[[ Dataset excerpts, beginning ]]

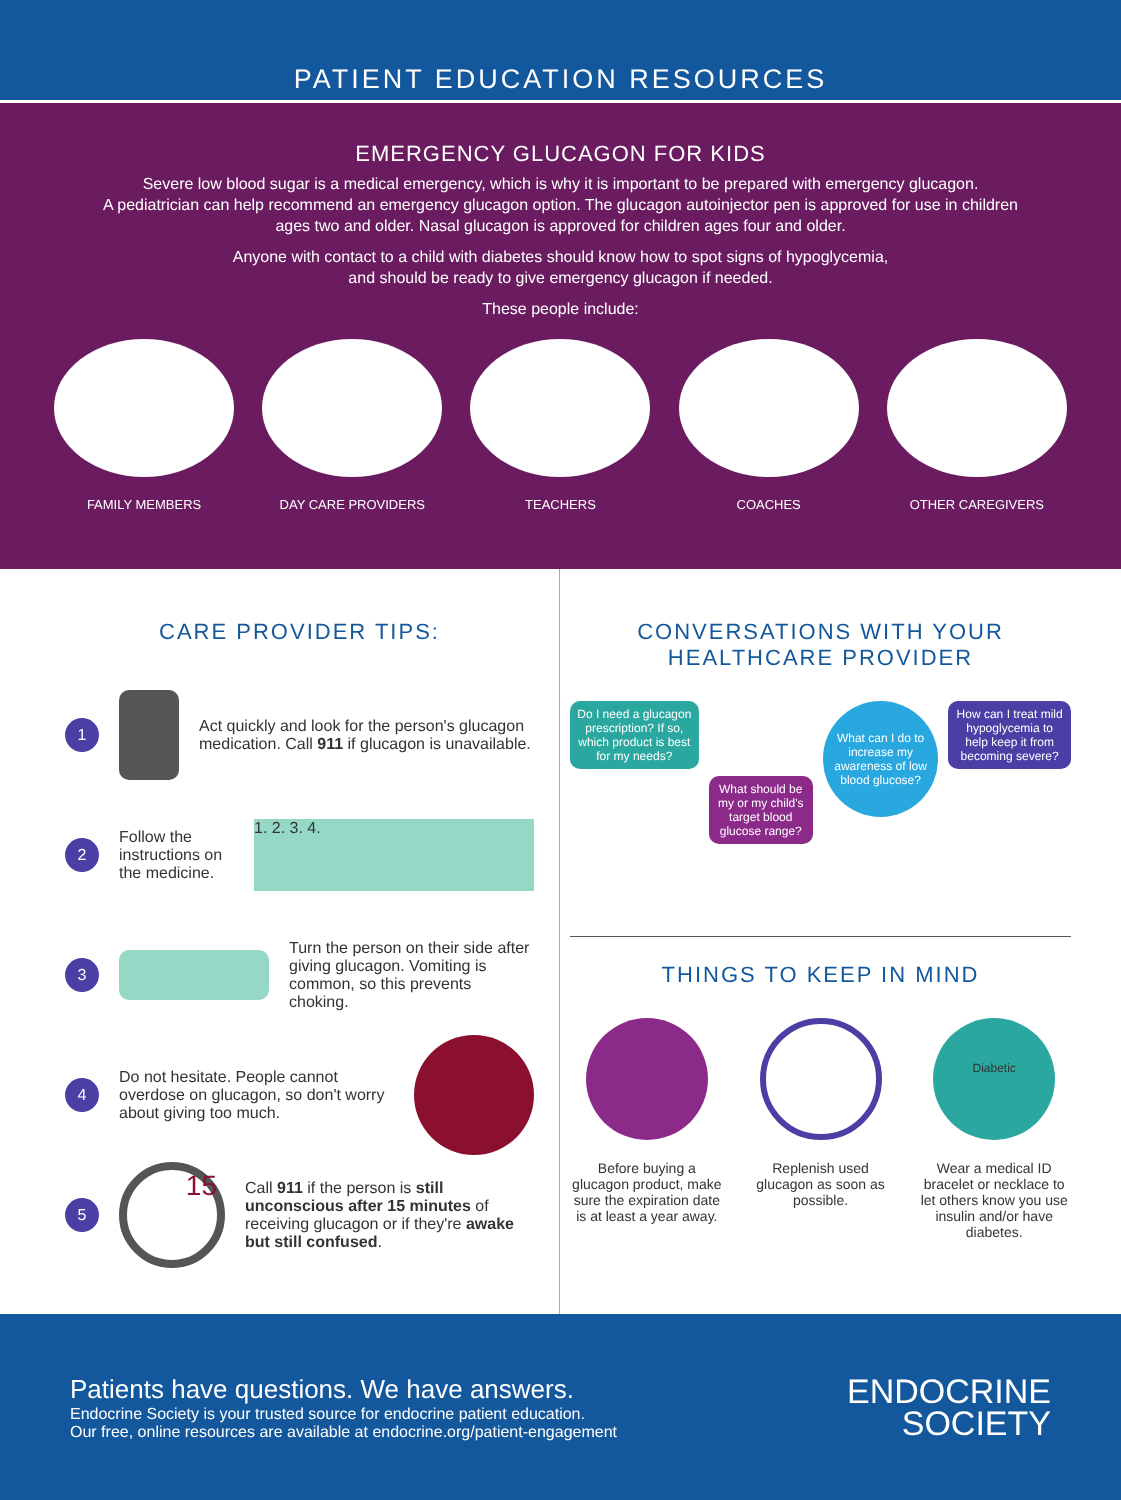PATIENT EDUCATION RESOURCES
EMERGENCY GLUCAGON FOR KIDS
Severe low blood sugar is a medical emergency, which is why it is important to be prepared with emergency glucagon.
A pediatrician can help recommend an emergency glucagon option. The glucagon autoinjector pen is approved for use in children
ages two and older. Nasal glucagon is approved for children ages four and older.
Anyone with contact to a child with diabetes should know how to spot signs of hypoglycemia,
and should be ready to give emergency glucagon if needed.
These people include:
FAMILY MEMBERS DAY CARE PROVIDERS TEACHERS COACHES OTHER CAREGIVERS
CARE PROVIDER TIPS:
1
Act quickly and look for the person's glucagon medication. Call 911 if glucagon is unavailable.
2 Follow the instructions on the medicine.
1. 2. 3. 4.
3
Turn the person on their side after giving glucagon. Vomiting is common, so this prevents choking.
4 Do not hesitate. People cannot overdose on glucagon, so don't worry about giving too much.
5
15
Call 911 if the person is still unconscious after 15 minutes of receiving glucagon or if they're awake but still confused.
CONVERSATIONS WITH YOUR
HEALTHCARE PROVIDER
Do I need a glucagon prescription? If so, which product is best for my needs?
What should be my or my child's target blood glucose range?
What can I do to increase my awareness of low blood glucose?
How can I treat mild hypoglycemia to help keep it from becoming severe?
THINGS TO KEEP IN MIND
Before buying a glucagon product, make sure the expiration date is at least a year away.
Replenish used glucagon as soon as possible.
Diabetic
Wear a medical ID bracelet or necklace to let others know you use insulin and/or have diabetes.
Patients have questions. We have answers.
Endocrine Society is your trusted source for endocrine patient education.
Our free, online resources are available at endocrine.org/patient-engagement
ENDOCRINE
SOCIETY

[[ Dataset excerpts, end ]]

## Task to carry out
Print the entries above exactly, taking out only the pictures.

## Solution below
PATIENT EDUCATION RESOURCES
EMERGENCY GLUCAGON FOR KIDS
Severe low blood sugar is a medical emergency, which is why it is important to be prepared with emergency glucagon.
A pediatrician can help recommend an emergency glucagon option. The glucagon autoinjector pen is approved for use in children
ages two and older. Nasal glucagon is approved for children ages four and older.
Anyone with contact to a child with diabetes should know how to spot signs of hypoglycemia,
and should be ready to give emergency glucagon if needed.
These people include:
FAMILY MEMBERS DAY CARE PROVIDERS TEACHERS COACHES OTHER CAREGIVERS
CARE PROVIDER TIPS:
1
Act quickly and look for the person's glucagon medication. Call 911 if glucagon is unavailable.
2 Follow the instructions on the medicine.
1. 2. 3. 4.
3
Turn the person on their side after giving glucagon. Vomiting is common, so this prevents choking.
4 Do not hesitate. People cannot overdose on glucagon, so don't worry about giving too much.
5
15
Call 911 if the person is still unconscious after 15 minutes of receiving glucagon or if they're awake but still confused.
CONVERSATIONS WITH YOUR
HEALTHCARE PROVIDER
Do I need a glucagon prescription? If so, which product is best for my needs?
What should be my or my child's target blood glucose range?
What can I do to increase my awareness of low blood glucose?
How can I treat mild hypoglycemia to help keep it from becoming severe?
THINGS TO KEEP IN MIND
Before buying a glucagon product, make sure the expiration date is at least a year away.
Replenish used glucagon as soon as possible.
Diabetic
Wear a medical ID bracelet or necklace to let others know you use insulin and/or have diabetes.
Patients have questions. We have answers.
Endocrine Society is your trusted source for endocrine patient education.
Our free, online resources are available at endocrine.org/patient-engagement
ENDOCRINE
SOCIETY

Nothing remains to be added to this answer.